ここまでの分析を踏まえ、現状のカンロ株に対するスタンスをあえて一言で表現すると、
「やや強気」
と考えるのが妥当だとみられます(ただし、水準次第で買い方を慎重にしたいという前提付きです)。
判断理由(観点別)
① 業績・財務
- 売上CAGR約13%、営業利益率13.5%、ROE約20%と、食品セクターとしては非常に優秀。
- フリーCFもプラス、有利子負債ほぼゼロで財務健全性も高い。
② セグメント構造
- 飴という安定収益源+グミという成長ドライバー+D2C・海外というオプション性のある事業構造。
- 特に国内グミは市場成長・シェア・生産能力いずれも好位置におり、中期的な成長物語が描きやすい。
③ 株主還元
- 配当性向40%を基本とし、段階的な増配を実行済み。
- 優待も含めれば、ディフェンシブ株としての「持っていて楽しい」要素もある。
④ バリュエーション
- PER20倍前後・PBR約4倍とプレミアム評価ではあるが、ROE20%・営業利益率13%を考えると、高成長ニッチプレーヤーとしては許容範囲〜やや割高といった水準。
⑤ リスク
- 国内市場の成熟・グミブームの一巡、海外展開の失敗などのリスクは無視できず、成長ストーリーが崩れた場合のバリュエーション調整は大きくなり得る。
実際の行動イメージ
- 既に保有している投資家
- 中長期でホールドしつつ、ROE・グミ売上成長・海外展開の進捗をモニター
- バリュエーションがPER25倍を大きく超えるような局面では、一部利益確定も検討
- 未保有の投資家
- 現水準(PER20倍前後)は「長期成長前提なら許容範囲」だが、
- 調整局面(例:PER16〜18倍相当)での分割買いを意識すると、リスク・リターンのバランスを取りやすい
もちろん、これらはあくまでも一例の見方であり、最終判断はご自身のリスク許容度・ポートフォリオ全体のバランス次第です。
11. まとめと注意書き
最後に、本記事の要点を簡単に整理します。
- カンロは国内キャンディ市場シェアNo.1・グミ市場シェアNo.2のニッチリーダーであり、2020〜2024年で売上・利益・ROEを大きく伸ばしてきた。
- 営業利益率13.5%・ROE約20%・有利子負債ほぼゼロという、高収益かつ財務健全なビジネスモデルを確立しつつある。
- 中期経営計画2030では、売上500億円・営業利益率13%以上・ROE15%以上を掲げ、国内グミ・グローバル・D2Cを成長ドライバーとしている。
- 現在の株価はPER20倍前後・PBR約4倍とプレミアムだが、高い成長性・収益性を考えると「おおむね妥当〜やや割高」のレンジと評価できる。

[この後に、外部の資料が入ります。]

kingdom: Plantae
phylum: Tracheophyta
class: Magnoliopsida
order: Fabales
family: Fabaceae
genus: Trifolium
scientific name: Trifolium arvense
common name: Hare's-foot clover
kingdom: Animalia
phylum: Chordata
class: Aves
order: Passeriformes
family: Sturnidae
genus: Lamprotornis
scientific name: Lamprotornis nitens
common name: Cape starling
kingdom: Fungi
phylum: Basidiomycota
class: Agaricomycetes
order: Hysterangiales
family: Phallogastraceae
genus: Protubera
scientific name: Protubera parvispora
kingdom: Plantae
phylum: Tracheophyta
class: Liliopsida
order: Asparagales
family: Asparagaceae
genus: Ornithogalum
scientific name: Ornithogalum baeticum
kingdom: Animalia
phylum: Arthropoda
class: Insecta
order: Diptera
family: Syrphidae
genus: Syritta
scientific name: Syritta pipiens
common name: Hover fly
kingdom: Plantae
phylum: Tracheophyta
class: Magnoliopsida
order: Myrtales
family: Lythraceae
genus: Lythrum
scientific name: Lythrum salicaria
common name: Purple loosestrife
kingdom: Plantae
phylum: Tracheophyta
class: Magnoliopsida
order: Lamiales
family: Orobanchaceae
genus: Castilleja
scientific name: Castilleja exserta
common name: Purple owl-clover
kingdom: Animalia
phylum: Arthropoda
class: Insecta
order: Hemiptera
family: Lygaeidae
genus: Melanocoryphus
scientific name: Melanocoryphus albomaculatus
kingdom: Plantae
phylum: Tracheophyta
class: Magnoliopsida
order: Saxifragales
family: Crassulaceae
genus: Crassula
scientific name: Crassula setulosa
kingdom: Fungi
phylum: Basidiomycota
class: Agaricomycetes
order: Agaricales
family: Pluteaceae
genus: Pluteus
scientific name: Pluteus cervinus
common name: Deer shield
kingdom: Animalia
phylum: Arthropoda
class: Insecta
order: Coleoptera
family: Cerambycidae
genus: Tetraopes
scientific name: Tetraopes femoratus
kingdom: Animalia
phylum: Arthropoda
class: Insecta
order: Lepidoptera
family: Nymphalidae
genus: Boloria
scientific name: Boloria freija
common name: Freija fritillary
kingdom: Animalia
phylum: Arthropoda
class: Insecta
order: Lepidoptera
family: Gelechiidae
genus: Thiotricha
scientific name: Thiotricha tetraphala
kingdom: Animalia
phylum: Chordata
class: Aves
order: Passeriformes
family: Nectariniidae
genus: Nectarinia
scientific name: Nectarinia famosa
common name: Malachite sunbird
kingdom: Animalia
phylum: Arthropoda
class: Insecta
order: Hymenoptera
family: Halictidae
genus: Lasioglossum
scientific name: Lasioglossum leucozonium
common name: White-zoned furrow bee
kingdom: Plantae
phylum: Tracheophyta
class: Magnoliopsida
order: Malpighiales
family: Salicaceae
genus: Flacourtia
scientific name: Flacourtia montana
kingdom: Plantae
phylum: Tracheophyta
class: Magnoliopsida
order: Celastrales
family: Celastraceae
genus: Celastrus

- 国内市場の成熟、グミブームの一服、海外事業の不確実性などのリスクを意識しつつ、押し目での中長期保有を検討しやすい銘柄と考えられる。
注意書き
- 本記事は、公開情報(決算短信、有価証券報告書、IR資料、各種金融情報サイト等)に基づき、筆者独自の視点で整理・解釈したものであり、特定銘柄の売買を推奨するものではありません。
- 株式投資には元本割れリスクがあり、将来の株価・配当は保証されません。
- 最終的な投資判断は、必ずご自身の責任と判断で行ってください。